* Excerpt *
Begin
We have at least three options open to us in terms of how to approach the removal. A few options I considered:

  1. Direct like-for-like replacement of the xtensor API, such that essentially nothing in the OpenMC .cpp files needed to change except for what header to include. This worked, but the resulting class had to carry forward a lot of heavyweight abstractions that we likely didn't need for our use cases and would bloat the class up significantly. If you're interested in how this looks, you can checkout earlier commits on this project as this was the route I first tried.

  2. A set of lighter weight tensor and view classes to accomplish the basic things that OpenMC needed without going overboard. Capabilities like broadcasting are dropped in favor of a few extra for loops here and there in the .cpp files, with the savings that the tensor classes can be much simpler.
End
* Entries provided *
Begin
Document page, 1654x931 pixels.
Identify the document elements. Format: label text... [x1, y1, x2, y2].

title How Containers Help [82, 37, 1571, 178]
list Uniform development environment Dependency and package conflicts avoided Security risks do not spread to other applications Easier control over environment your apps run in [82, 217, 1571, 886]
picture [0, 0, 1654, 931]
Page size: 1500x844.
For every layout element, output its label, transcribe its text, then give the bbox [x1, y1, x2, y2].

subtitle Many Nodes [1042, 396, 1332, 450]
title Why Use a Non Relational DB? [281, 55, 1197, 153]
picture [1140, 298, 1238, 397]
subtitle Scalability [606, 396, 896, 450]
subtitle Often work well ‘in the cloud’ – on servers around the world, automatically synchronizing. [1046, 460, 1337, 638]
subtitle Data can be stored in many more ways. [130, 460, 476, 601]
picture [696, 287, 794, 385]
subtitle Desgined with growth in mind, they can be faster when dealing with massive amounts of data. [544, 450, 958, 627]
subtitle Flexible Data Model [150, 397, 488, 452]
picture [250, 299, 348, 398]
End
* Directives *
1. Rewrite the paragraph in the excerpt on removing xtensor that begins "Direct like-for-like replacement" as a short bulleted list that keeps its main facts.
2. Format the rows, from the start of the rows up to and including the line with "picture [0, 0, 1654, 931]", as a two-column CSV with the columns "request" and "response". Give one row per request, with each field quoted and line breaks replaced by spaces.

* Solutions *
1.
- Approach: replace the xtensor API like-for-like, so the OpenMC .cpp files would change only in which header they include.
- Result: it worked, but the class had to carry forward many heavyweight abstractions likely unneeded for these use cases, bloating it significantly.
- This was the first route tried, and earlier commits on the project show how it looks.

2.
request,response
"Document page, 1654x931 pixels. Identify the document elements. Format: label text... [x1, y1, x2, y2].","title How Containers Help [82, 37, 1571, 178] list Uniform development environment Dependency and package conflicts avoided Security risks do not spread to other applications Easier control over environment your apps run in [82, 217, 1571, 886] picture [0, 0, 1654, 931]"